=== Section Start ===

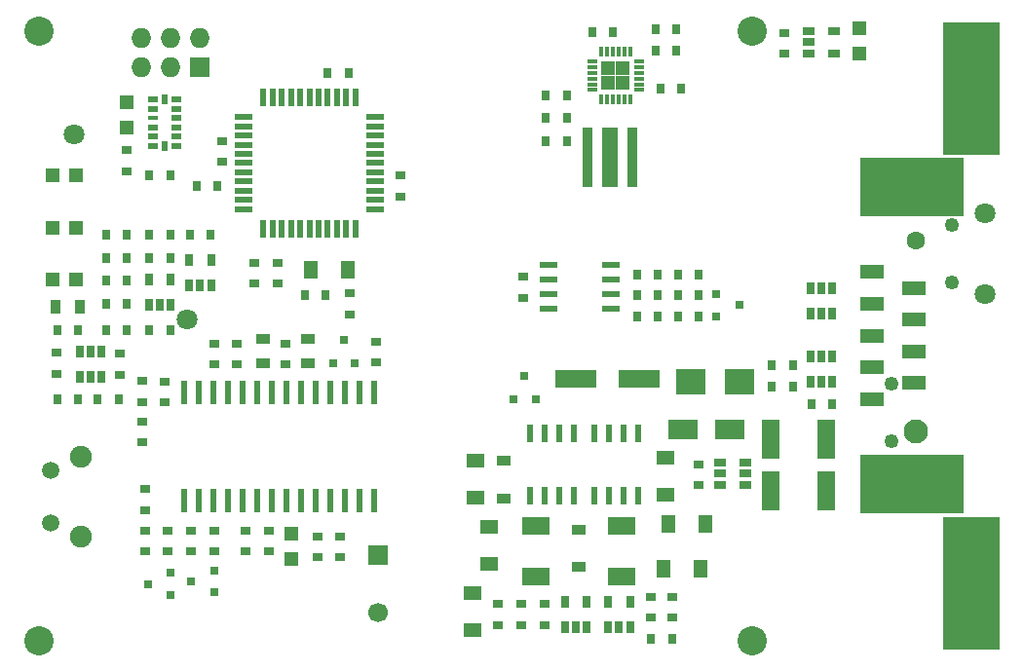
<source format=gbs>
G04 #@! TF.FileFunction,Soldermask,Bot*
%FSLAX46Y46*%
G04 Gerber Fmt 4.6, Leading zero omitted, Abs format (unit mm)*
G04 Created by KiCad (PCBNEW 4.0.2-stable) date 4/24/2017 9:06:07 AM*
%MOMM*%
G01*
G04 APERTURE LIST*
%ADD10C,0.100000*%
%ADD11R,0.700000X0.900000*%
%ADD12R,3.599180X1.600200*%
%ADD13C,1.700000*%
%ADD14R,1.700000X1.700000*%
%ADD15R,2.499360X2.301240*%
%ADD16R,2.499360X1.800860*%
%ADD17C,2.540000*%
%ADD18R,0.650000X1.060000*%
%ADD19R,1.550000X0.600000*%
%ADD20R,0.600000X2.000000*%
%ADD21R,1.060000X0.650000*%
%ADD22R,1.500000X0.550000*%
%ADD23R,0.550000X1.500000*%
%ADD24R,1.200000X1.300000*%
%ADD25R,1.250000X1.200000*%
%ADD26R,1.600000X1.200000*%
%ADD27R,1.200000X1.600000*%
%ADD28R,2.400000X1.500000*%
%ADD29C,1.800000*%
%ADD30C,1.250000*%
%ADD31R,5.000000X11.500000*%
%ADD32R,0.800100X0.800100*%
%ADD33R,0.600000X1.550000*%
%ADD34C,1.900000*%
%ADD35C,1.500000*%
%ADD36R,0.820000X0.500000*%
%ADD37R,0.820000X0.400000*%
%ADD38R,0.500000X0.820000*%
%ADD39R,1.300000X0.900000*%
%ADD40R,0.900000X1.300000*%
%ADD41R,1.600000X3.500000*%
%ADD42R,1.220000X0.910000*%
%ADD43R,0.800000X0.900000*%
%ADD44R,0.900000X0.800000*%
%ADD45R,0.900000X0.700000*%
%ADD46R,1.727200X1.727200*%
%ADD47O,1.727200X1.727200*%
%ADD48R,9.000000X5.200000*%
%ADD49R,2.100000X1.200000*%
%ADD50C,1.600000*%
%ADD51C,2.100000*%
%ADD52R,0.850000X0.300000*%
%ADD53R,0.300000X0.850000*%
%ADD54R,1.300000X1.300000*%
G04 APERTURE END LIST*
D10*
D11*
X58000000Y-32000000D03*
X56200000Y-32000000D03*
D12*
X89149180Y-48750000D03*
X94650820Y-48750000D03*
D13*
X72000000Y-69100000D03*
D14*
X72000000Y-64100000D03*
D15*
X103398840Y-49000000D03*
X99101160Y-49000000D03*
D16*
X98501020Y-53200000D03*
X102498980Y-53200000D03*
D17*
X42500000Y-71500000D03*
X42500000Y-18500000D03*
X104500000Y-18500000D03*
X104500000Y-71500000D03*
D18*
X111450000Y-43100000D03*
X110500000Y-43100000D03*
X109550000Y-43100000D03*
X109550000Y-40900000D03*
X111450000Y-40900000D03*
X110500000Y-40900000D03*
X111450000Y-49000000D03*
X110500000Y-49000000D03*
X109550000Y-49000000D03*
X109550000Y-46800000D03*
X111450000Y-46800000D03*
X110500000Y-46800000D03*
D19*
X86800000Y-42705000D03*
X86800000Y-41435000D03*
X86800000Y-40165000D03*
X86800000Y-38895000D03*
X92200000Y-38895000D03*
X92200000Y-40165000D03*
X92200000Y-41435000D03*
X92200000Y-42705000D03*
D20*
X55120000Y-49950000D03*
X56390000Y-49950000D03*
X57660000Y-49950000D03*
X58930000Y-49950000D03*
X60200000Y-49950000D03*
X61470000Y-49950000D03*
X62740000Y-49950000D03*
X64010000Y-49950000D03*
X65280000Y-49950000D03*
X66550000Y-49950000D03*
X67820000Y-49950000D03*
X69090000Y-49950000D03*
X70360000Y-49950000D03*
X71630000Y-49950000D03*
X71630000Y-59350000D03*
X70360000Y-59350000D03*
X69090000Y-59350000D03*
X67820000Y-59350000D03*
X66550000Y-59350000D03*
X65280000Y-59350000D03*
X64010000Y-59350000D03*
X62740000Y-59350000D03*
X61470000Y-59350000D03*
X60200000Y-59350000D03*
X58930000Y-59350000D03*
X57660000Y-59350000D03*
X56390000Y-59350000D03*
X55120000Y-59350000D03*
D18*
X93850000Y-70350000D03*
X92900000Y-70350000D03*
X91950000Y-70350000D03*
X91950000Y-68150000D03*
X93850000Y-68150000D03*
X90100000Y-70350000D03*
X89150000Y-70350000D03*
X88200000Y-70350000D03*
X88200000Y-68150000D03*
X90100000Y-68150000D03*
D21*
X109400000Y-20450000D03*
X109400000Y-19500000D03*
X109400000Y-18550000D03*
X111600000Y-18550000D03*
X111600000Y-20450000D03*
D18*
X57450000Y-40600000D03*
X56500000Y-40600000D03*
X55550000Y-40600000D03*
X55550000Y-38400000D03*
X57450000Y-38400000D03*
D22*
X60300000Y-34000000D03*
X60300000Y-33200000D03*
X60300000Y-32400000D03*
X60300000Y-31600000D03*
X60300000Y-30800000D03*
X60300000Y-30000000D03*
X60300000Y-29200000D03*
X60300000Y-28400000D03*
X60300000Y-27600000D03*
X60300000Y-26800000D03*
X60300000Y-26000000D03*
D23*
X62000000Y-24300000D03*
X62800000Y-24300000D03*
X63600000Y-24300000D03*
X64400000Y-24300000D03*
X65200000Y-24300000D03*
X66000000Y-24300000D03*
X66800000Y-24300000D03*
X67600000Y-24300000D03*
X68400000Y-24300000D03*
X69200000Y-24300000D03*
X70000000Y-24300000D03*
D22*
X71700000Y-26000000D03*
X71700000Y-26800000D03*
X71700000Y-27600000D03*
X71700000Y-28400000D03*
X71700000Y-29200000D03*
X71700000Y-30000000D03*
X71700000Y-30800000D03*
X71700000Y-31600000D03*
X71700000Y-32400000D03*
X71700000Y-33200000D03*
X71700000Y-34000000D03*
D23*
X70000000Y-35700000D03*
X69200000Y-35700000D03*
X68400000Y-35700000D03*
X67600000Y-35700000D03*
X66800000Y-35700000D03*
X66000000Y-35700000D03*
X65200000Y-35700000D03*
X64400000Y-35700000D03*
X63600000Y-35700000D03*
X62800000Y-35700000D03*
X62000000Y-35700000D03*
D24*
X43700000Y-31100000D03*
X45700000Y-31100000D03*
X43700000Y-35600000D03*
X45700000Y-35600000D03*
X43700000Y-40100000D03*
X45700000Y-40100000D03*
D25*
X64450000Y-62250000D03*
X64450000Y-64450000D03*
D26*
X96900000Y-55600000D03*
X96900000Y-58800000D03*
D27*
X97200000Y-61400000D03*
X100400000Y-61400000D03*
D25*
X113800000Y-20500000D03*
X113800000Y-18300000D03*
D26*
X80400000Y-55900000D03*
X80400000Y-59100000D03*
X81650000Y-64850000D03*
X81650000Y-61650000D03*
X80150000Y-67400000D03*
X80150000Y-70600000D03*
D25*
X50100000Y-24700000D03*
X50100000Y-26900000D03*
D28*
X93150000Y-61550000D03*
X93150000Y-65950000D03*
X85650000Y-61550000D03*
X85650000Y-65950000D03*
D29*
X124737460Y-41400900D03*
D30*
X121837460Y-40400900D03*
X121837460Y-35400900D03*
D29*
X124737460Y-34400900D03*
D31*
X123500000Y-23500000D03*
X123500000Y-66500000D03*
D29*
X45530000Y-27510000D03*
X55330000Y-43560000D03*
D32*
X53950760Y-65650000D03*
X53950760Y-67550000D03*
X51951780Y-66600000D03*
X57700760Y-65400000D03*
X57700760Y-67300000D03*
X55701780Y-66350000D03*
X85650000Y-50500760D03*
X83750000Y-50500760D03*
X84700000Y-48501780D03*
X101349240Y-43300000D03*
X101349240Y-41400000D03*
X103348220Y-42350000D03*
X69950000Y-47400760D03*
X68050000Y-47400760D03*
X69000000Y-45401780D03*
D33*
X90795000Y-53500000D03*
X92065000Y-53500000D03*
X93335000Y-53500000D03*
X94605000Y-53500000D03*
X94605000Y-58900000D03*
X93335000Y-58900000D03*
X92065000Y-58900000D03*
X90795000Y-58900000D03*
X85195000Y-53500000D03*
X86465000Y-53500000D03*
X87735000Y-53500000D03*
X89005000Y-53500000D03*
X89005000Y-58900000D03*
X87735000Y-58900000D03*
X86465000Y-58900000D03*
X85195000Y-58900000D03*
D34*
X46100000Y-55500000D03*
X46100000Y-62500000D03*
D35*
X43550000Y-56750000D03*
X43550000Y-61250000D03*
D36*
X52400000Y-28500000D03*
X52400000Y-27700000D03*
X52400000Y-26900000D03*
D37*
X52400000Y-26100000D03*
D36*
X52400000Y-25300000D03*
X52400000Y-24500000D03*
D38*
X53400000Y-24500000D03*
D36*
X54400000Y-24500000D03*
X54400000Y-25300000D03*
X54400000Y-26100000D03*
X54400000Y-26900000D03*
X54400000Y-27700000D03*
X54400000Y-28500000D03*
D38*
X53400000Y-28500000D03*
D39*
X65900000Y-45300000D03*
X65900000Y-47400000D03*
X61950000Y-47400000D03*
X61950000Y-45300000D03*
D40*
X46050000Y-42500000D03*
X43950000Y-42500000D03*
D41*
X106061600Y-58500000D03*
X110938400Y-58500000D03*
X110938400Y-54000000D03*
X106061600Y-54000000D03*
D42*
X89400000Y-61865000D03*
X89400000Y-65135000D03*
X82900000Y-55865000D03*
X82900000Y-59135000D03*
D43*
X48350000Y-36250000D03*
X50150000Y-36250000D03*
X48350000Y-38250000D03*
X50150000Y-38250000D03*
X48350000Y-40250000D03*
X50150000Y-40250000D03*
X97900000Y-18400000D03*
X96100000Y-18400000D03*
X98300000Y-23500000D03*
X96500000Y-23500000D03*
X96100000Y-20200000D03*
X97900000Y-20200000D03*
X86550000Y-26100000D03*
X88350000Y-26100000D03*
X108000000Y-47600000D03*
X106200000Y-47600000D03*
X106200000Y-49450000D03*
X108000000Y-49450000D03*
D44*
X84400000Y-68350000D03*
X84400000Y-70150000D03*
X99800000Y-58000000D03*
X99800000Y-56200000D03*
X86400000Y-68350000D03*
X86400000Y-70150000D03*
D43*
X50150000Y-42250000D03*
X48350000Y-42250000D03*
X45900000Y-50500000D03*
X44100000Y-50500000D03*
X48350000Y-44500000D03*
X50150000Y-44500000D03*
D44*
X44000000Y-48300000D03*
X44000000Y-46500000D03*
X97500000Y-69500000D03*
X97500000Y-67700000D03*
D43*
X95700000Y-71400000D03*
X97500000Y-71400000D03*
D44*
X49500000Y-46600000D03*
X49500000Y-48400000D03*
D43*
X47600000Y-50500000D03*
X49400000Y-50500000D03*
D44*
X68700000Y-64250000D03*
X68700000Y-62450000D03*
X60450000Y-63750000D03*
X60450000Y-61950000D03*
X66700000Y-64250000D03*
X66700000Y-62450000D03*
D43*
X98000000Y-43300000D03*
X99800000Y-43300000D03*
X94500000Y-43300000D03*
X96300000Y-43300000D03*
D44*
X51450000Y-52450000D03*
X51450000Y-54250000D03*
D43*
X94500000Y-39700000D03*
X96300000Y-39700000D03*
D44*
X63950000Y-47500000D03*
X63950000Y-45700000D03*
X57700000Y-45700000D03*
X57700000Y-47500000D03*
X51450000Y-50750000D03*
X51450000Y-48950000D03*
D43*
X94500000Y-41500000D03*
X96300000Y-41500000D03*
D44*
X53400000Y-50800000D03*
X53400000Y-49000000D03*
X57700000Y-61950000D03*
X57700000Y-63750000D03*
X55700000Y-61950000D03*
X55700000Y-63750000D03*
X62450000Y-61950000D03*
X62450000Y-63750000D03*
X61200000Y-40500000D03*
X61200000Y-38700000D03*
X50100000Y-30700000D03*
X50100000Y-28900000D03*
X51700000Y-63750000D03*
X51700000Y-61950000D03*
D45*
X59700000Y-47500000D03*
X59700000Y-45700000D03*
D11*
X98000000Y-41500000D03*
X99800000Y-41500000D03*
X98000000Y-39700000D03*
X99800000Y-39700000D03*
D45*
X51750000Y-60150000D03*
X51750000Y-58350000D03*
X84600000Y-39900000D03*
X84600000Y-41700000D03*
X53700000Y-63750000D03*
X53700000Y-61950000D03*
X71800000Y-45500000D03*
X71800000Y-47300000D03*
D11*
X111400000Y-51000000D03*
X109600000Y-51000000D03*
D45*
X95700000Y-67700000D03*
X95700000Y-69500000D03*
D11*
X44100000Y-44500000D03*
X45900000Y-44500000D03*
D45*
X107300000Y-20500000D03*
X107300000Y-18700000D03*
X82400000Y-68350000D03*
X82400000Y-70150000D03*
D11*
X52100000Y-36250000D03*
X53900000Y-36250000D03*
X53900000Y-38250000D03*
X52100000Y-38250000D03*
X88350000Y-24100000D03*
X86550000Y-24100000D03*
X52100000Y-31100000D03*
X53900000Y-31100000D03*
X88350000Y-28100000D03*
X86550000Y-28100000D03*
D45*
X73900000Y-32900000D03*
X73900000Y-31100000D03*
X58400000Y-28100000D03*
X58400000Y-29900000D03*
D11*
X67600000Y-22200000D03*
X69400000Y-22200000D03*
X92350000Y-18600000D03*
X90550000Y-18600000D03*
D45*
X63200000Y-38700000D03*
X63200000Y-40500000D03*
D46*
X56500000Y-21700000D03*
D47*
X56500000Y-19160000D03*
X53960000Y-21700000D03*
X53960000Y-19160000D03*
X51420000Y-21700000D03*
X51420000Y-19160000D03*
D11*
X53900000Y-44500000D03*
X52100000Y-44500000D03*
X57400000Y-36250000D03*
X55600000Y-36250000D03*
D18*
X53950000Y-42350000D03*
X53000000Y-42350000D03*
X52050000Y-42350000D03*
X52050000Y-40150000D03*
X53950000Y-40150000D03*
D48*
X118400000Y-32100000D03*
D49*
X114900000Y-39480000D03*
X114900000Y-42240000D03*
X114900000Y-45000000D03*
X114900000Y-47760000D03*
X114900000Y-50520000D03*
X118500000Y-40860000D03*
X118500000Y-43620000D03*
X118500000Y-46380000D03*
X118500000Y-49140000D03*
D50*
X118700000Y-36700000D03*
D51*
X118700000Y-53300000D03*
D48*
X118400000Y-57900000D03*
D18*
X46050000Y-46400000D03*
X47000000Y-46400000D03*
X47950000Y-46400000D03*
X47950000Y-48600000D03*
X46050000Y-48600000D03*
X47000000Y-48600000D03*
D21*
X103900000Y-56050000D03*
X103900000Y-57000000D03*
X103900000Y-57950000D03*
X101700000Y-57950000D03*
X101700000Y-56050000D03*
X101700000Y-57000000D03*
D11*
X67400000Y-41500000D03*
X65600000Y-41500000D03*
D45*
X69500000Y-43150000D03*
X69500000Y-41350000D03*
D27*
X66150000Y-39250000D03*
X69350000Y-39250000D03*
X96800000Y-65300000D03*
X100000000Y-65300000D03*
D10*
G36*
X94450000Y-26950000D02*
X94450000Y-32050000D01*
X93650000Y-32050000D01*
X93650000Y-26950000D01*
X94450000Y-26950000D01*
X94450000Y-26950000D01*
G37*
G36*
X92750000Y-26950000D02*
X92750000Y-32050000D01*
X91450000Y-32050000D01*
X91450000Y-26950000D01*
X92750000Y-26950000D01*
X92750000Y-26950000D01*
G37*
G36*
X90550000Y-26950000D02*
X90550000Y-32050000D01*
X89750000Y-32050000D01*
X89750000Y-26950000D01*
X90550000Y-26950000D01*
X90550000Y-26950000D01*
G37*
D30*
X116600000Y-54200000D03*
X116600000Y-49200000D03*
D52*
X90550000Y-23650000D03*
X90550000Y-23150000D03*
X90550000Y-22650000D03*
X90550000Y-22150000D03*
X90550000Y-21650000D03*
X90550000Y-21150000D03*
D53*
X91350000Y-20350000D03*
X91850000Y-20350000D03*
X92350000Y-20350000D03*
X92850000Y-20350000D03*
X93350000Y-20350000D03*
X93850000Y-20350000D03*
D52*
X94650000Y-21150000D03*
X94650000Y-21650000D03*
X94650000Y-22150000D03*
X94650000Y-22650000D03*
X94650000Y-23150000D03*
X94650000Y-23650000D03*
D53*
X93850000Y-24450000D03*
X93350000Y-24450000D03*
X92850000Y-24450000D03*
X92350000Y-24450000D03*
X91850000Y-24450000D03*
X91350000Y-24450000D03*
D54*
X93250000Y-21750000D03*
X93250000Y-23050000D03*
X91950000Y-21750000D03*
X91950000Y-23050000D03*
M02*

</source>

=== Section End ===

WHAT YOU SHOULD DO
The range runs from the line above containing "X114900000Y-42240000D03*" to the line containing "X69350000Y-39250000D03*", inclusive. Restate those lines word for word and no others.

RESULT BELOW
X114900000Y-42240000D03*
X114900000Y-45000000D03*
X114900000Y-47760000D03*
X114900000Y-50520000D03*
X118500000Y-40860000D03*
X118500000Y-43620000D03*
X118500000Y-46380000D03*
X118500000Y-49140000D03*
D50*
X118700000Y-36700000D03*
D51*
X118700000Y-53300000D03*
D48*
X118400000Y-57900000D03*
D18*
X46050000Y-46400000D03*
X47000000Y-46400000D03*
X47950000Y-46400000D03*
X47950000Y-48600000D03*
X46050000Y-48600000D03*
X47000000Y-48600000D03*
D21*
X103900000Y-56050000D03*
X103900000Y-57000000D03*
X103900000Y-57950000D03*
X101700000Y-57950000D03*
X101700000Y-56050000D03*
X101700000Y-57000000D03*
D11*
X67400000Y-41500000D03*
X65600000Y-41500000D03*
D45*
X69500000Y-43150000D03*
X69500000Y-41350000D03*
D27*
X66150000Y-39250000D03*
X69350000Y-39250000D03*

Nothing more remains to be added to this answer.